◆ ACTION ITEM
Please retype the excerpt on North Carolina's barrier islands below in full, word for word.

◆ EXERCISE PASSAGE
- - - - - - -

Jacket photographs by David Blevins
Library of Congress Cataloging-in-Publication Data
Names: Blevins, David, 1967– author.
Title: North Carolina’s barrier islands : wonders of sand, sea, and sky / David Blevins.
Description: Chapel Hill : University of North Carolina Press, [2017] | Includes index.
Identifiers: LCCN 2016036379| ISBN 9781469632490 (cloth : alk. paper) | ISBN 9781469632506 (ebook)
Subjects: LCSH: Barrier islands—North Carolina—Pictorial works. | Outer Banks (N.C.)—Pictorial works. | Natural areas—North Carolina—Pictorial works. | National parks and reserves—North Carolina—Pictorial works.
Classification: LCC F262.A84 B55 2017 | DDC 975.6/1—dc23 LC record available at https://lccn.loc.gov/2016036379
For Leandra
In this universe of impermanence and wonder, it is my joy to share this brief existence with you.
CONTENTS
PREFACE
CURRITUCK BANKS
CAPE HATTERAS NATIONAL SEASHORE
CAPE LOOKOUT NATIONAL SEASHORE
THE SOUTHERN ISLANDS
EPILOGUE
ACKNOWLEDGMENTS
INDEX
In an ocean wave the invisible forces of nature are made visible. A beach moves toward the form the water is striving to give it. On these islands of constant change, crashing waves are eternal.
PREFACE
The roar of a crashing wave echoes the impermanence of all things. In the autumn, golden sea oats remind us that the prosperous must decline. A dune does not endure; it is as dust before the wind. Few places on earth are as impermanent as a barrier island, and few places resist as forcibly our attempts to possess them. In a single storm, an island may be split in two, or two islands may become one. Over time, islands can rise out of the surf, or collapse beneath a rising sea. This transience teaches us to love barrier islands for the beauty of their natural rhythms rather than become attached to any particular current state.

- - - - - - -

[Items in a dataset]
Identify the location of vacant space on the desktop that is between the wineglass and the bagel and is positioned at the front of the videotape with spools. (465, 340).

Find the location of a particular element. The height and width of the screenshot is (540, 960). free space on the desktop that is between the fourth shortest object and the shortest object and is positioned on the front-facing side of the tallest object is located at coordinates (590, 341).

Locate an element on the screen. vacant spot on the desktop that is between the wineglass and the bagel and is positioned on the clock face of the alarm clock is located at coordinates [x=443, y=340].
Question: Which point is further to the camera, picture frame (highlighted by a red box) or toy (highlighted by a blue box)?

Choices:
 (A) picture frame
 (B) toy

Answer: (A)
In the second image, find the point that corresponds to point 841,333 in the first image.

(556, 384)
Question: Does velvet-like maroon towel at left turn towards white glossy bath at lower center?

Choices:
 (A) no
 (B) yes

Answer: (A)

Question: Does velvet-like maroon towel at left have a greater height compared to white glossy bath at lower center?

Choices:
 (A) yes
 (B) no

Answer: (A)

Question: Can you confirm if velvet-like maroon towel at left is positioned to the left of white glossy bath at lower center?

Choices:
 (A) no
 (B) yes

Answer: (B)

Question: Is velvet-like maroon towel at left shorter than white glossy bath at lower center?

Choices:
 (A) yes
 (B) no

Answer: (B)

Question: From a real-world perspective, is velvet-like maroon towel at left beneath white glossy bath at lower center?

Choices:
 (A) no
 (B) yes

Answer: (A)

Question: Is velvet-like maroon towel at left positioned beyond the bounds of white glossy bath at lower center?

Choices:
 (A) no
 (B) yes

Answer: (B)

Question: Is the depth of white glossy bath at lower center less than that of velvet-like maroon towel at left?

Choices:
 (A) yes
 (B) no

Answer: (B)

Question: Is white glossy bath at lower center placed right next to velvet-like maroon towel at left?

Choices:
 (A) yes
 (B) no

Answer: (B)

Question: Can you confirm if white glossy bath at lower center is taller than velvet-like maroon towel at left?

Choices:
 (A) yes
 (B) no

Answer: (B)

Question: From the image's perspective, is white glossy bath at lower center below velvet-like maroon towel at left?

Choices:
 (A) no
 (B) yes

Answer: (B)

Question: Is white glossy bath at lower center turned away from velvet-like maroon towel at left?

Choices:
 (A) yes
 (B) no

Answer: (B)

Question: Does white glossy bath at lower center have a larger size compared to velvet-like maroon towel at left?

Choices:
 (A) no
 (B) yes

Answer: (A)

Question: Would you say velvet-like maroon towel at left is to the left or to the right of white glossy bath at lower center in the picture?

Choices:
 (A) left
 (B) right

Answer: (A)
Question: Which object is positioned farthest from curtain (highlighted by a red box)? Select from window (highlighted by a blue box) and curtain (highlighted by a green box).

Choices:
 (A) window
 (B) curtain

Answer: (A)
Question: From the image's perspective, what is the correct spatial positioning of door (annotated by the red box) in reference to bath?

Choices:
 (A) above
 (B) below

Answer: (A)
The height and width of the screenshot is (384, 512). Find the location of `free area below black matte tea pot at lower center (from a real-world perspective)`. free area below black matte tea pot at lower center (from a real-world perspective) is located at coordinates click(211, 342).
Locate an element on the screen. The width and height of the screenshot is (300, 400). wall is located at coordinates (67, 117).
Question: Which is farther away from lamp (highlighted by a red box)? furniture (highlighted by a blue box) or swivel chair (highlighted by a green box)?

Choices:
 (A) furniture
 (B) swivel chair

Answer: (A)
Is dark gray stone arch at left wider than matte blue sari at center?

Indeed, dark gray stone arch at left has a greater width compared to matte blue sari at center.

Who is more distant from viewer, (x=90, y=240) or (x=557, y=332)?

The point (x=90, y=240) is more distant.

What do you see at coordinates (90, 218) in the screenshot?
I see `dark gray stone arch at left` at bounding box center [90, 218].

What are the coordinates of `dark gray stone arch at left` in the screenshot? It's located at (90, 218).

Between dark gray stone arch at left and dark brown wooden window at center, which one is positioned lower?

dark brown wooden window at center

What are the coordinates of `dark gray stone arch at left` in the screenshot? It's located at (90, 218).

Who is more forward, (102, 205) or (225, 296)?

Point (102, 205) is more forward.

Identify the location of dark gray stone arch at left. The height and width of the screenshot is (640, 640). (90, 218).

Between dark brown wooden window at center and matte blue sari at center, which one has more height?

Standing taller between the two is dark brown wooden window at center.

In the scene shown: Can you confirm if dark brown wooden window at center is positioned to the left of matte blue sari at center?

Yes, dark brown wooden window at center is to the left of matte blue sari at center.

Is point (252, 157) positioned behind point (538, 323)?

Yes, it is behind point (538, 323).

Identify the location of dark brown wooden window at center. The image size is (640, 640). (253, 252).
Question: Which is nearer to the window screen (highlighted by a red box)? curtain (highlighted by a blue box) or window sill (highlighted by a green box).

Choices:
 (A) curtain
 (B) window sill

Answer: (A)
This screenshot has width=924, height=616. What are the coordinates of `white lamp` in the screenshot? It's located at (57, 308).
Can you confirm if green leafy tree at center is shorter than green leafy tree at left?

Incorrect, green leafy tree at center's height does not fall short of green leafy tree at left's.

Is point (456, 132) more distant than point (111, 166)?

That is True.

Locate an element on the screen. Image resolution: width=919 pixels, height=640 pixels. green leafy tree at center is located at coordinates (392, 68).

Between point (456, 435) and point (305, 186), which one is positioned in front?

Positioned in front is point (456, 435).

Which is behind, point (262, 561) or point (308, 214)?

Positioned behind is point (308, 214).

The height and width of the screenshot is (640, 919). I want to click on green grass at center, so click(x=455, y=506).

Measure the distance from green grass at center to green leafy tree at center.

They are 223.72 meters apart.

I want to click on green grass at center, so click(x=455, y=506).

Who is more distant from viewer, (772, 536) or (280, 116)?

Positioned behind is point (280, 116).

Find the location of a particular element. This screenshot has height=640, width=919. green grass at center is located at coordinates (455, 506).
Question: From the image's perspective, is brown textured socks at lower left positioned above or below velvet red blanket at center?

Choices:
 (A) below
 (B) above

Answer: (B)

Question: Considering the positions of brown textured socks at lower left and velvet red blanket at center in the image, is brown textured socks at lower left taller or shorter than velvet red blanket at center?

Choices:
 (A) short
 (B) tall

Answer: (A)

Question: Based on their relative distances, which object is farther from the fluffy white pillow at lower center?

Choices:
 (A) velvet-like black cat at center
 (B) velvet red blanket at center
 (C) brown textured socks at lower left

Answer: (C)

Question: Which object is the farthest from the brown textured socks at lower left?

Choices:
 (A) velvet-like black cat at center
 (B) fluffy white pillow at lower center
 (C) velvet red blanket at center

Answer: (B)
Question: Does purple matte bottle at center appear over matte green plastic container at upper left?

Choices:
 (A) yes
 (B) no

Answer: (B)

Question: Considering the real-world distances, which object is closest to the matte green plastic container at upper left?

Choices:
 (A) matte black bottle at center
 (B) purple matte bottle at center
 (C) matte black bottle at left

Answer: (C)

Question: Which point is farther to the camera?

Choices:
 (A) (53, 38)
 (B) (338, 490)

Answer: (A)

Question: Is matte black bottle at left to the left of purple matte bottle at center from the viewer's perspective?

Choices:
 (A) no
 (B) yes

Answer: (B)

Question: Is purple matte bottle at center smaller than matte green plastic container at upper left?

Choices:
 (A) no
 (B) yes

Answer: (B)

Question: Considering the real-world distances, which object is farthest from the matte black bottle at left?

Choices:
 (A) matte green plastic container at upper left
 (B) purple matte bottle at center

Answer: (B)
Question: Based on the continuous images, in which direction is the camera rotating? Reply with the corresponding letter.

- - - - - - -

◆ RESPONSE BELOW
Jacket photographs by David Blevins
Library of Congress Cataloging-in-Publication Data
Names: Blevins, David, 1967– author.
Title: North Carolina’s barrier islands : wonders of sand, sea, and sky / David Blevins.
Description: Chapel Hill : University of North Carolina Press, [2017] | Includes index.
Identifiers: LCCN 2016036379| ISBN 9781469632490 (cloth : alk. paper) | ISBN 9781469632506 (ebook)
Subjects: LCSH: Barrier islands—North Carolina—Pictorial works. | Outer Banks (N.C.)—Pictorial works. | Natural areas—North Carolina—Pictorial works. | National parks and reserves—North Carolina—Pictorial works.
Classification: LCC F262.A84 B55 2017 | DDC 975.6/1—dc23 LC record available at https://lccn.loc.gov/2016036379
For Leandra
In this universe of impermanence and wonder, it is my joy to share this brief existence with you.
CONTENTS
PREFACE
CURRITUCK BANKS
CAPE HATTERAS NATIONAL SEASHORE
CAPE LOOKOUT NATIONAL SEASHORE
THE SOUTHERN ISLANDS
EPILOGUE
ACKNOWLEDGMENTS
INDEX
In an ocean wave the invisible forces of nature are made visible. A beach moves toward the form the water is striving to give it. On these islands of constant change, crashing waves are eternal.
PREFACE
The roar of a crashing wave echoes the impermanence of all things. In the autumn, golden sea oats remind us that the prosperous must decline. A dune does not endure; it is as dust before the wind. Few places on earth are as impermanent as a barrier island, and few places resist as forcibly our attempts to possess them. In a single storm, an island may be split in two, or two islands may become one. Over time, islands can rise out of the surf, or collapse beneath a rising sea. This transience teaches us to love barrier islands for the beauty of their natural rhythms rather than become attached to any particular current state.